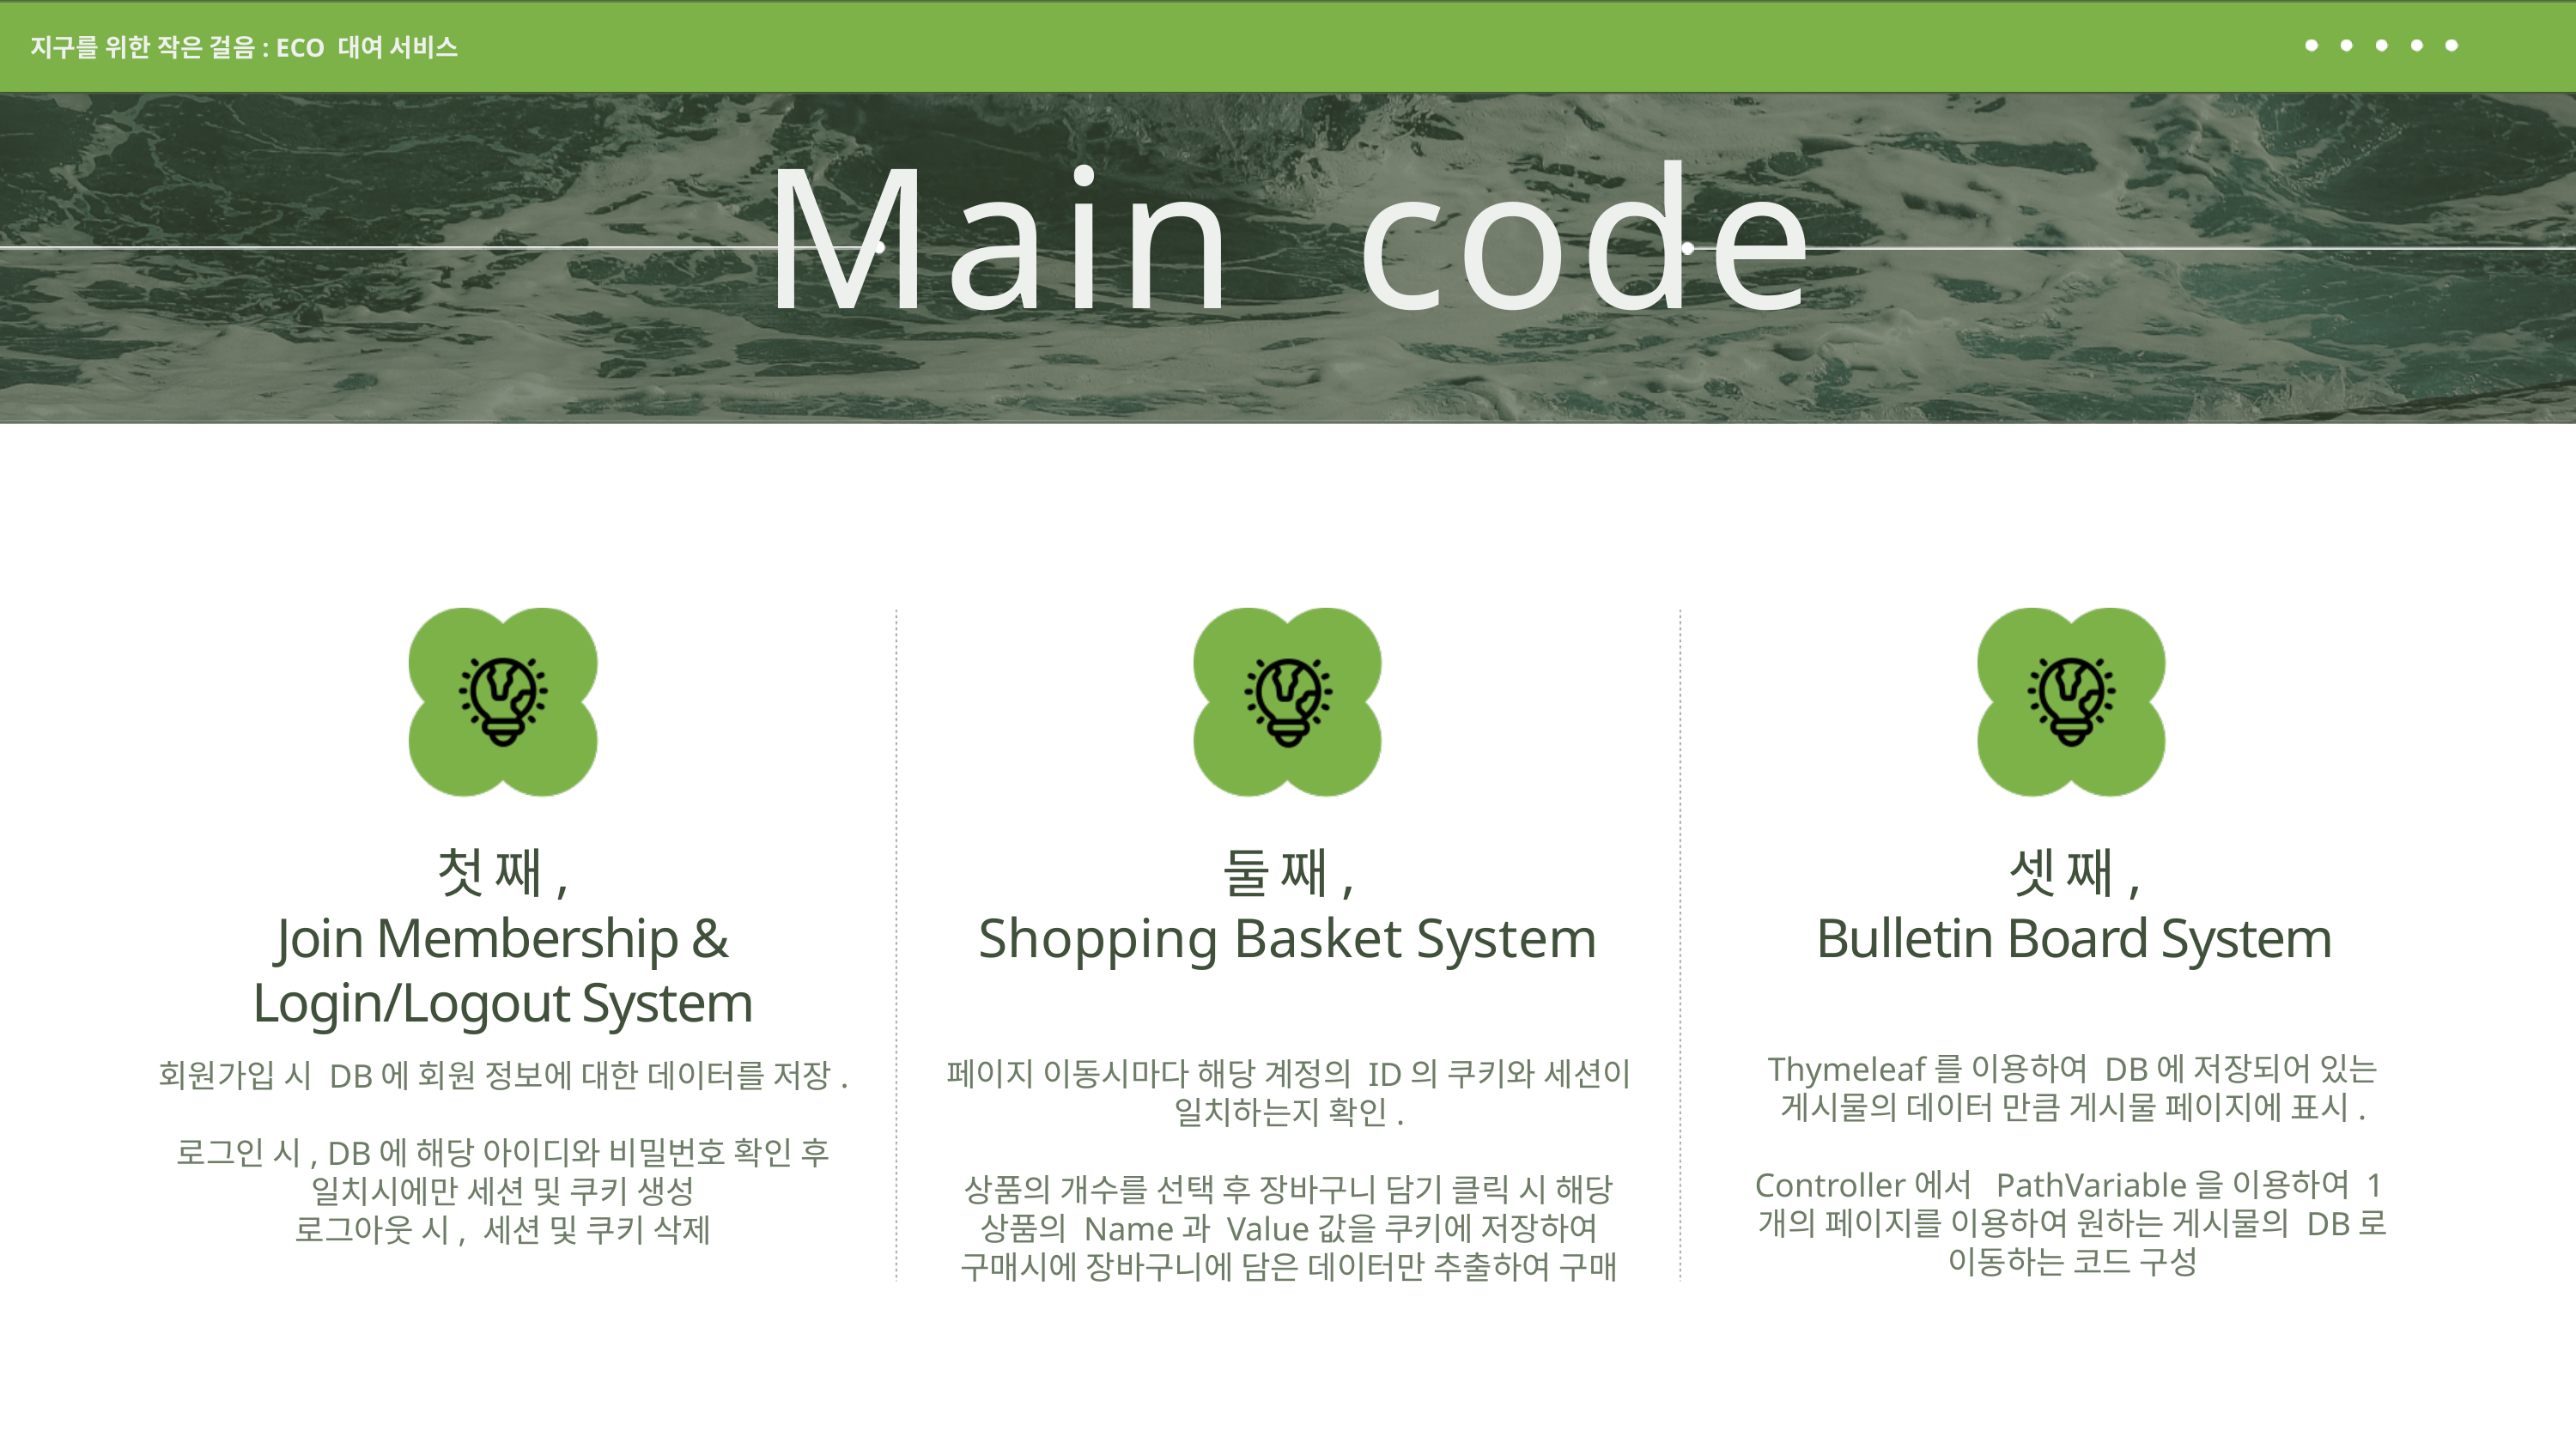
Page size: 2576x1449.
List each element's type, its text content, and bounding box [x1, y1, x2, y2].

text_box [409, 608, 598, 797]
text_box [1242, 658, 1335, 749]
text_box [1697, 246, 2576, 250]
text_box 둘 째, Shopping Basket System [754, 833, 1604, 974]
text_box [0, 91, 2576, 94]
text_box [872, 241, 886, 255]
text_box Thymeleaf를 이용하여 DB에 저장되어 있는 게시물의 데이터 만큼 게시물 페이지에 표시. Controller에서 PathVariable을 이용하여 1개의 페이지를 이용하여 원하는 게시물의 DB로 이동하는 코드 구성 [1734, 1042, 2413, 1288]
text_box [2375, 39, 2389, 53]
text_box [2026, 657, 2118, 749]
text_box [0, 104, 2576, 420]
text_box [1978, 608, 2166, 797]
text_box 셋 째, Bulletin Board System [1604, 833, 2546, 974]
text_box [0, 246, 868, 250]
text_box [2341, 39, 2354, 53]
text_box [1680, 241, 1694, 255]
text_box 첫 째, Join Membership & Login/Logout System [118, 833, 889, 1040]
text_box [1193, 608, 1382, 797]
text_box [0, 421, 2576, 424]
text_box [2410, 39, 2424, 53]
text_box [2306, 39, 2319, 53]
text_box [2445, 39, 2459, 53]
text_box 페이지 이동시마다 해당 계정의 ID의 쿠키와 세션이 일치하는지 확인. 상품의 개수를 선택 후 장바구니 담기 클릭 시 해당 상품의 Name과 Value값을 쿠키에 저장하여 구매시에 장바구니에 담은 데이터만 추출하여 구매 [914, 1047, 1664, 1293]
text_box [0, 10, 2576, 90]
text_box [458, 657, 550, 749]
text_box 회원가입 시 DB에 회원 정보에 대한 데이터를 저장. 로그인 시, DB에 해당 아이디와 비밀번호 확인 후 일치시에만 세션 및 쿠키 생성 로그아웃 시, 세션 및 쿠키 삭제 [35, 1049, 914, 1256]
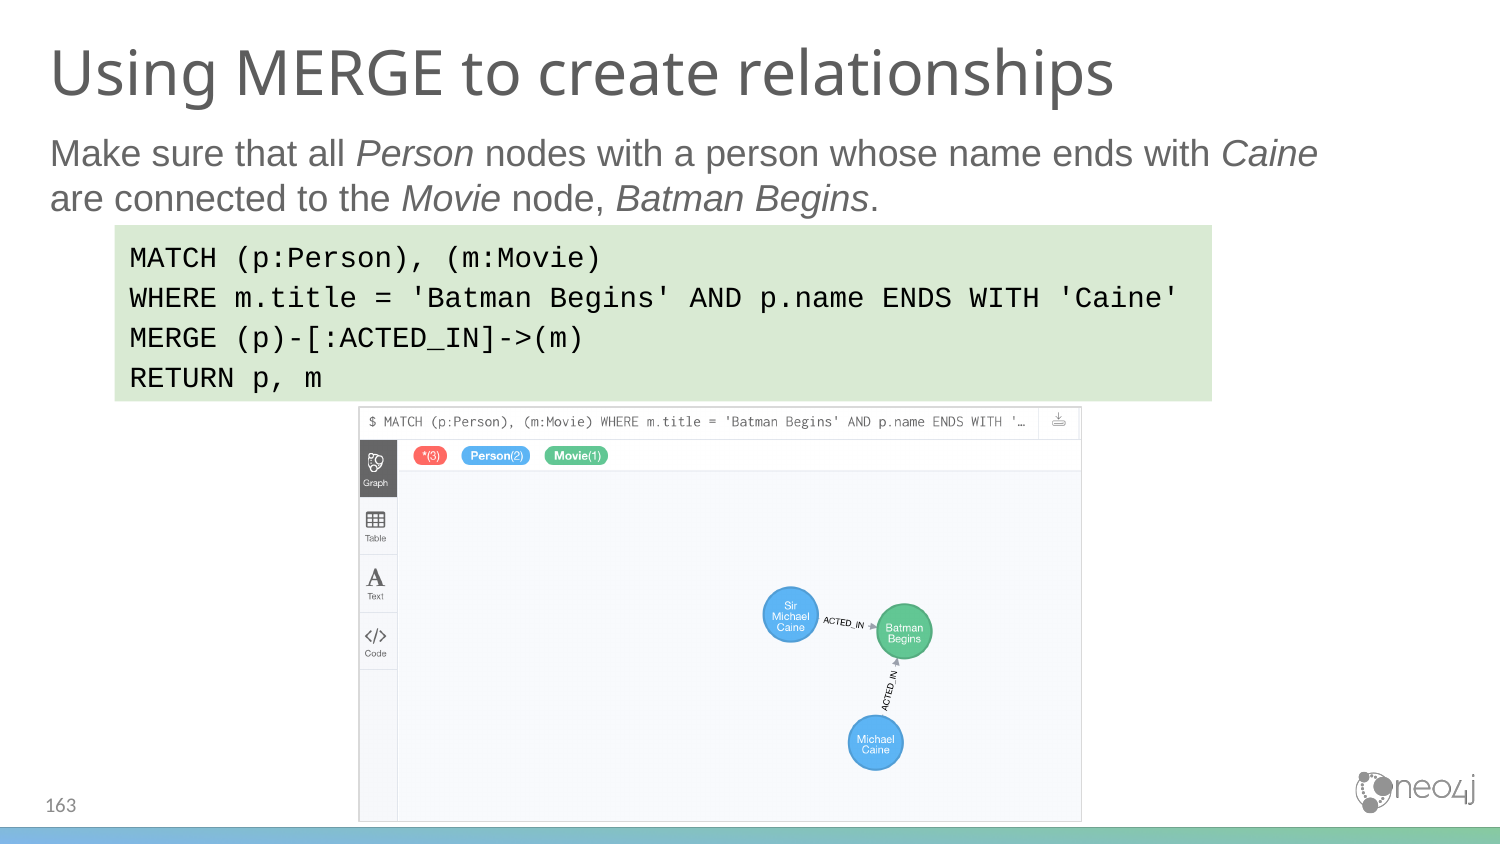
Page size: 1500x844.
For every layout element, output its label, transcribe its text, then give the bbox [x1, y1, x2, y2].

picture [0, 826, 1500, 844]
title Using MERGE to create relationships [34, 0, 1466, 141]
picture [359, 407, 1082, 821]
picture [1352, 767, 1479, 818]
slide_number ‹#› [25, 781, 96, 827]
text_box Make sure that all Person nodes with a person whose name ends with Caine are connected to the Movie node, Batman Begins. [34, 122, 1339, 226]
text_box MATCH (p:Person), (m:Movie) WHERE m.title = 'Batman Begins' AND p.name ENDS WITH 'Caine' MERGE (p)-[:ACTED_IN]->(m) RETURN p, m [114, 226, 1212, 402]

__Exercise__:
Copy each line from the data above that includes "Page".

__Written answer__:
Page size: 2576x1449.
Page size: 1500x844.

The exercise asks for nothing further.